Dataset entries ▸
·····
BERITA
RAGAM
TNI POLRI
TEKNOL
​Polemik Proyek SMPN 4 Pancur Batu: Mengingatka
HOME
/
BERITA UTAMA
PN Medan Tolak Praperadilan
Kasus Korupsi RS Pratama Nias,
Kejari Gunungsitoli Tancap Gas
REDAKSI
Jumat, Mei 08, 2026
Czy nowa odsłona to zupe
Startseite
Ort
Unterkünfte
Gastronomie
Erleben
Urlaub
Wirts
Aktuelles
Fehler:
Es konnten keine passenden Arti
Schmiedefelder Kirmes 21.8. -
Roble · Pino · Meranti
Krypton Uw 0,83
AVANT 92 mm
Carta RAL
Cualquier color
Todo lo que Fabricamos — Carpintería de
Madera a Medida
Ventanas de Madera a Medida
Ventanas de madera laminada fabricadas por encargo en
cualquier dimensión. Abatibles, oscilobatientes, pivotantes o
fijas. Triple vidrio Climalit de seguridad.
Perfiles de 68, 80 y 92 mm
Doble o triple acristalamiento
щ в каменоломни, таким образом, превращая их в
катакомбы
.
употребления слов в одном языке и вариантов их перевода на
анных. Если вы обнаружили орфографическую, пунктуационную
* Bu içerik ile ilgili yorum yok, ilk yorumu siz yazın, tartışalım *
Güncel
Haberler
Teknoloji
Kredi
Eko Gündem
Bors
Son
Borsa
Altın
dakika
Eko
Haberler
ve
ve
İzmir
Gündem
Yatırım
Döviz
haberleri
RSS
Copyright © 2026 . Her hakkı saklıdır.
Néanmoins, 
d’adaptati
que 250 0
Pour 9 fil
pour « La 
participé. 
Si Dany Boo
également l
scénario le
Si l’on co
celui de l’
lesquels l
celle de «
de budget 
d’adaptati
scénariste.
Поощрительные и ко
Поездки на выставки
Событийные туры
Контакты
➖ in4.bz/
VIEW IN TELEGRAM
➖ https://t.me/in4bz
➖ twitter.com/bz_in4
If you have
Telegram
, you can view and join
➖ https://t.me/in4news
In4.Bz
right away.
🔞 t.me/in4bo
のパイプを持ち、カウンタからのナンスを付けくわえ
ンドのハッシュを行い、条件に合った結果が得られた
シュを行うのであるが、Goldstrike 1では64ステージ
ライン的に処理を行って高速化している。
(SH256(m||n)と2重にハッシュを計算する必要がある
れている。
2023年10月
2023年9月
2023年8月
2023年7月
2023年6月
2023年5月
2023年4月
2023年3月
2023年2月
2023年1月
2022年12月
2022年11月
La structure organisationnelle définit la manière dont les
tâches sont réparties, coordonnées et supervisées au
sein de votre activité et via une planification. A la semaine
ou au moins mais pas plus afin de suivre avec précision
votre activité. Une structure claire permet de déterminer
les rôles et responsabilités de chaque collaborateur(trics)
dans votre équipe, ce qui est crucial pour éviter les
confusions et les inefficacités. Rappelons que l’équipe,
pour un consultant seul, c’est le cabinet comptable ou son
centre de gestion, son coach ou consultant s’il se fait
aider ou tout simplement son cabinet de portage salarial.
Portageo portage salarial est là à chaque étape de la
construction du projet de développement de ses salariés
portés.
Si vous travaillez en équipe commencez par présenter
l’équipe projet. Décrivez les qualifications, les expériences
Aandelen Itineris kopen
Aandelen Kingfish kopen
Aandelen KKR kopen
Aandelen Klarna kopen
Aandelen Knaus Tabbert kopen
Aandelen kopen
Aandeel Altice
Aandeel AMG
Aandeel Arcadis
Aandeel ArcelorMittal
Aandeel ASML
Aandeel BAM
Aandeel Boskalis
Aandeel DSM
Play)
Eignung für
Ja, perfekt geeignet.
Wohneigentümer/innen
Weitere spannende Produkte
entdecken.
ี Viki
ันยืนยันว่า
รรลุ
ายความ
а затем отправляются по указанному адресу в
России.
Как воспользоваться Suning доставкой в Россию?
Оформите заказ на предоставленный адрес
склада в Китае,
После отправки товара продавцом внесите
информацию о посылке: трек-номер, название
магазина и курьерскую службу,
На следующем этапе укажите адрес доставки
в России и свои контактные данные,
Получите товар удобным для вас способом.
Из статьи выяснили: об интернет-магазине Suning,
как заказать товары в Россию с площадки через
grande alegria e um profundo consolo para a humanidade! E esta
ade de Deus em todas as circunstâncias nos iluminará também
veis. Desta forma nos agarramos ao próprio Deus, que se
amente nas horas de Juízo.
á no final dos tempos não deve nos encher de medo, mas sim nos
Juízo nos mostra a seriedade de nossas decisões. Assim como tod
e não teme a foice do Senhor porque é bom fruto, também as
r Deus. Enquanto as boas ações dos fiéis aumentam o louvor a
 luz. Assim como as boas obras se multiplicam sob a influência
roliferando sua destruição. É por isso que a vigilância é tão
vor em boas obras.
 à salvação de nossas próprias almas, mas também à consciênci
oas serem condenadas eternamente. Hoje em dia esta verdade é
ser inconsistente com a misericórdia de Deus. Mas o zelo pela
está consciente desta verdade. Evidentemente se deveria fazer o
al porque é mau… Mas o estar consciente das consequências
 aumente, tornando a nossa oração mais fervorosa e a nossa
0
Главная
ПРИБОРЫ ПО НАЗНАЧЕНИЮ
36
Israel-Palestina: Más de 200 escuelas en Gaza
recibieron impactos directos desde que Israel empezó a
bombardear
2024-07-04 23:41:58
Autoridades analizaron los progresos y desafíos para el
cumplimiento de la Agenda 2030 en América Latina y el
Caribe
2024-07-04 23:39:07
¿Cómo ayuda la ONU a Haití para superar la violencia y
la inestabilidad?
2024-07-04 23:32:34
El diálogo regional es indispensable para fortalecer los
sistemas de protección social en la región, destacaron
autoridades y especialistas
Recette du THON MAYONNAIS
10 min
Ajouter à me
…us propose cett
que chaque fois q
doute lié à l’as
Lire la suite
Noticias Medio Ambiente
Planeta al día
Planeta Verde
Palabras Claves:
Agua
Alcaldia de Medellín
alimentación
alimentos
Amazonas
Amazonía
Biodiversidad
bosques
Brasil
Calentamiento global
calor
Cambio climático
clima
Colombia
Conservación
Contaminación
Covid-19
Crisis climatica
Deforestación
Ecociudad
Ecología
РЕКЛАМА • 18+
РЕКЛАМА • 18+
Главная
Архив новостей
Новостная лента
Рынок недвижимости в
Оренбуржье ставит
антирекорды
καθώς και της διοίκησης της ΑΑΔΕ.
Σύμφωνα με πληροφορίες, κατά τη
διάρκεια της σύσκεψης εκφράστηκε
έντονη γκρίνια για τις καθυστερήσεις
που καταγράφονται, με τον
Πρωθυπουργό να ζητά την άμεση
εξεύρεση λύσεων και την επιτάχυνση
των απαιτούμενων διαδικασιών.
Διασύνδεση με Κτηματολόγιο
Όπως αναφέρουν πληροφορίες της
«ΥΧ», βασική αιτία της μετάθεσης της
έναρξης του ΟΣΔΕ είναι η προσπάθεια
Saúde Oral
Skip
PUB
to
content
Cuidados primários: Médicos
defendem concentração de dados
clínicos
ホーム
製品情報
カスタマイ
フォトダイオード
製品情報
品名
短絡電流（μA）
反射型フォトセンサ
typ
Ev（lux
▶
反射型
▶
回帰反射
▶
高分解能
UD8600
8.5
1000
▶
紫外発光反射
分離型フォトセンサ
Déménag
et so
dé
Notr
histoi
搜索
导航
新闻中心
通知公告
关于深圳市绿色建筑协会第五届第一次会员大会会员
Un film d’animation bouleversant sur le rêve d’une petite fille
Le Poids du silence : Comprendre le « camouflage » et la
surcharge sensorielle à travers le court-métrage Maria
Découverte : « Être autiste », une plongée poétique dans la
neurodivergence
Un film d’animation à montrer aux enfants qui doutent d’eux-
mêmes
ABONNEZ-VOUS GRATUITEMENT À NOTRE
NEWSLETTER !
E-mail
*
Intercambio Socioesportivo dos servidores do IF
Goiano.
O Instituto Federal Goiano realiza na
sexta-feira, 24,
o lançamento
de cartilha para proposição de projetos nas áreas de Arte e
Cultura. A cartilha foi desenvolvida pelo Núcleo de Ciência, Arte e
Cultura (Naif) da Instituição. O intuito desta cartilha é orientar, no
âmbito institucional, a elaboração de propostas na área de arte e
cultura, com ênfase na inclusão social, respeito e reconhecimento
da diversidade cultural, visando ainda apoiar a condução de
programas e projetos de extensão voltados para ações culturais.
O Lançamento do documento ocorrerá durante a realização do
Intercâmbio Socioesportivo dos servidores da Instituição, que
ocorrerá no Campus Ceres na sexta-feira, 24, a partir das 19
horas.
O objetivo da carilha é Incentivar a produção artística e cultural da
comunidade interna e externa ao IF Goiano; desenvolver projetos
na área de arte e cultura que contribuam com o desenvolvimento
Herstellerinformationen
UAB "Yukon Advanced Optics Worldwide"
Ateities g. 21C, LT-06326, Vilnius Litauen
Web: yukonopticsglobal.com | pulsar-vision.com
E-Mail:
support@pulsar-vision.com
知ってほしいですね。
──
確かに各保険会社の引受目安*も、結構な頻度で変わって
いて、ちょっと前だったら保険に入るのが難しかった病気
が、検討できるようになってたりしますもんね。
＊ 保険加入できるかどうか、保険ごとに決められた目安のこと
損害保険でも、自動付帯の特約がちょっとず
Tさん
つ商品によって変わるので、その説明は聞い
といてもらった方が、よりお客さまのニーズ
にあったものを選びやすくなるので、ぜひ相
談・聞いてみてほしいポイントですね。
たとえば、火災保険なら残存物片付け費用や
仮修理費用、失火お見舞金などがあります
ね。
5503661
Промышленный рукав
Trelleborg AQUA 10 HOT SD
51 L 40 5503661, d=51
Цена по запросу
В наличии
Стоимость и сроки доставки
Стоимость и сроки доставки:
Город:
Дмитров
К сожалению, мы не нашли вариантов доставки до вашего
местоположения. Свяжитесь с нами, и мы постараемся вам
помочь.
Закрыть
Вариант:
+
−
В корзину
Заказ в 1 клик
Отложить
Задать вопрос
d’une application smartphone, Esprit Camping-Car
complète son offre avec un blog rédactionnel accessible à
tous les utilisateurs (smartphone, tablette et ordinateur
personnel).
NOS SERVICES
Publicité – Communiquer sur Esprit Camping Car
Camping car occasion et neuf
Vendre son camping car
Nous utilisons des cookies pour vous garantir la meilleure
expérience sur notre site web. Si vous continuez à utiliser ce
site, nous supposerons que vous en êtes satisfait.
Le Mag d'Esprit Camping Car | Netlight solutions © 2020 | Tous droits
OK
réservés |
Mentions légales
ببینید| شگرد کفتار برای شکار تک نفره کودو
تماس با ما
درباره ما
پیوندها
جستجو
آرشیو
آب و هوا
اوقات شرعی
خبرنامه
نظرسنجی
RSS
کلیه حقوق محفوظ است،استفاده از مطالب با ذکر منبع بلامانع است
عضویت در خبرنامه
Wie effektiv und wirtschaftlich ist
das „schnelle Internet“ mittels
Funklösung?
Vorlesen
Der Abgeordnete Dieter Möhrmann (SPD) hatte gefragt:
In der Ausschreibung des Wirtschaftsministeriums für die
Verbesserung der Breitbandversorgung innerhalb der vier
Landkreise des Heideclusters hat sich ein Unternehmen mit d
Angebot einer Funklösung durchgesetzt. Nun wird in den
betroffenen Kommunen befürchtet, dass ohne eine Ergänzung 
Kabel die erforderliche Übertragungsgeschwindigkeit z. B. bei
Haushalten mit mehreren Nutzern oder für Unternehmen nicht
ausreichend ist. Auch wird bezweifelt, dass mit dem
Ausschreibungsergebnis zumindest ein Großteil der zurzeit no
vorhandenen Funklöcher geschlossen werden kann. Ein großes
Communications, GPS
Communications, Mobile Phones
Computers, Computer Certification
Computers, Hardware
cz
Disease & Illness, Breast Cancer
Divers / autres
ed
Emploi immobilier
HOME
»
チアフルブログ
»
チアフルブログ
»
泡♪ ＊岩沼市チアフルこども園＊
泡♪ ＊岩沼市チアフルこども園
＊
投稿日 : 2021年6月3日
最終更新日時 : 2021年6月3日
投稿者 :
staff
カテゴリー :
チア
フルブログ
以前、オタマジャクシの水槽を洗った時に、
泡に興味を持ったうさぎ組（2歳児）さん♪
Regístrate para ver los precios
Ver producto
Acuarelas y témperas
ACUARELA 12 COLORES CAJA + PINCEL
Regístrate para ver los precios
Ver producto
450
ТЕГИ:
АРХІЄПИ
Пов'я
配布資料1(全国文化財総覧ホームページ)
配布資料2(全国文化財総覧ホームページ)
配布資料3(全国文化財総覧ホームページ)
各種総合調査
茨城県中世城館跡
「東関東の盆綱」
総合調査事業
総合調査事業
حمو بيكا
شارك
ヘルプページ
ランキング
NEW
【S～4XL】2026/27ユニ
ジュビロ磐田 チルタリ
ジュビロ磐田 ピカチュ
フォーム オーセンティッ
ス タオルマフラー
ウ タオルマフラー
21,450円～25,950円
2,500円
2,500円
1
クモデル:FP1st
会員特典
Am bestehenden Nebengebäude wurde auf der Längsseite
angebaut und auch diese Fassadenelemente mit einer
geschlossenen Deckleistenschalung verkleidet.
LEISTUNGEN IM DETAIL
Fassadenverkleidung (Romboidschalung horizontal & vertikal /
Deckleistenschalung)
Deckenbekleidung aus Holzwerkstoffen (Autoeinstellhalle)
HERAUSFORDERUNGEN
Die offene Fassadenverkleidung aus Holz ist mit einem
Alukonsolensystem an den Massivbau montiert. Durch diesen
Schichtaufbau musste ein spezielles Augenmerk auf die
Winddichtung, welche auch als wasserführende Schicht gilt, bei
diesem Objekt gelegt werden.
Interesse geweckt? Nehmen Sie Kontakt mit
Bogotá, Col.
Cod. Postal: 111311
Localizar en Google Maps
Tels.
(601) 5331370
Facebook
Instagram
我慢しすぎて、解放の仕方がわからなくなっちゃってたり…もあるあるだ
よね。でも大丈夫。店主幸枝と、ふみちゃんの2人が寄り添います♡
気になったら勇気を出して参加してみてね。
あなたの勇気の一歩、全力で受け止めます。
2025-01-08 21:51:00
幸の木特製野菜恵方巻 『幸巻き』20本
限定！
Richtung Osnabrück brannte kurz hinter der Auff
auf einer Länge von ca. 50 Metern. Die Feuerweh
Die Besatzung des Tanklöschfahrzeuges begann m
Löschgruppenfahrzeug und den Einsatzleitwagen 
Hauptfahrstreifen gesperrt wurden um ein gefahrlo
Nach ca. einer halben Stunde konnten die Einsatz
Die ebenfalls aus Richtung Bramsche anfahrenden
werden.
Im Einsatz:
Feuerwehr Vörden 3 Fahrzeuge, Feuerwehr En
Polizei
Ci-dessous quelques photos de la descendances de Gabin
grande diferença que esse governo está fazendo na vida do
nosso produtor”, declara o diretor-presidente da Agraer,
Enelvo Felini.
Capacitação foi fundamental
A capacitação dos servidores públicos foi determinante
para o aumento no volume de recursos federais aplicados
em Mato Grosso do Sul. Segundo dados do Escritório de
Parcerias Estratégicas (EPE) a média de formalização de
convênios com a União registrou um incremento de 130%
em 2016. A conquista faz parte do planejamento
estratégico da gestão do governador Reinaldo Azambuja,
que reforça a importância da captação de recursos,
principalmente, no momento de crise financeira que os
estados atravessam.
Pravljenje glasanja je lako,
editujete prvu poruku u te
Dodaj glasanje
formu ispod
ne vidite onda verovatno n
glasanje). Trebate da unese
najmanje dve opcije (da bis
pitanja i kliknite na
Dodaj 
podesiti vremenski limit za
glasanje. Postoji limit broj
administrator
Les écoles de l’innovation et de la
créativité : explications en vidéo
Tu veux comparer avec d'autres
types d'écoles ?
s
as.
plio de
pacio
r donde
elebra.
·····
What is needed ▸ Word for word, repeat the data from its first line through the line with "Cualquier color", including both of those lines and no others.

Completed exercise ▸
BERITA
RAGAM
TNI POLRI
TEKNOL
​Polemik Proyek SMPN 4 Pancur Batu: Mengingatka
HOME
/
BERITA UTAMA
PN Medan Tolak Praperadilan
Kasus Korupsi RS Pratama Nias,
Kejari Gunungsitoli Tancap Gas
REDAKSI
Jumat, Mei 08, 2026
Czy nowa odsłona to zupe
Startseite
Ort
Unterkünfte
Gastronomie
Erleben
Urlaub
Wirts
Aktuelles
Fehler:
Es konnten keine passenden Arti
Schmiedefelder Kirmes 21.8. -
Roble · Pino · Meranti
Krypton Uw 0,83
AVANT 92 mm
Carta RAL
Cualquier color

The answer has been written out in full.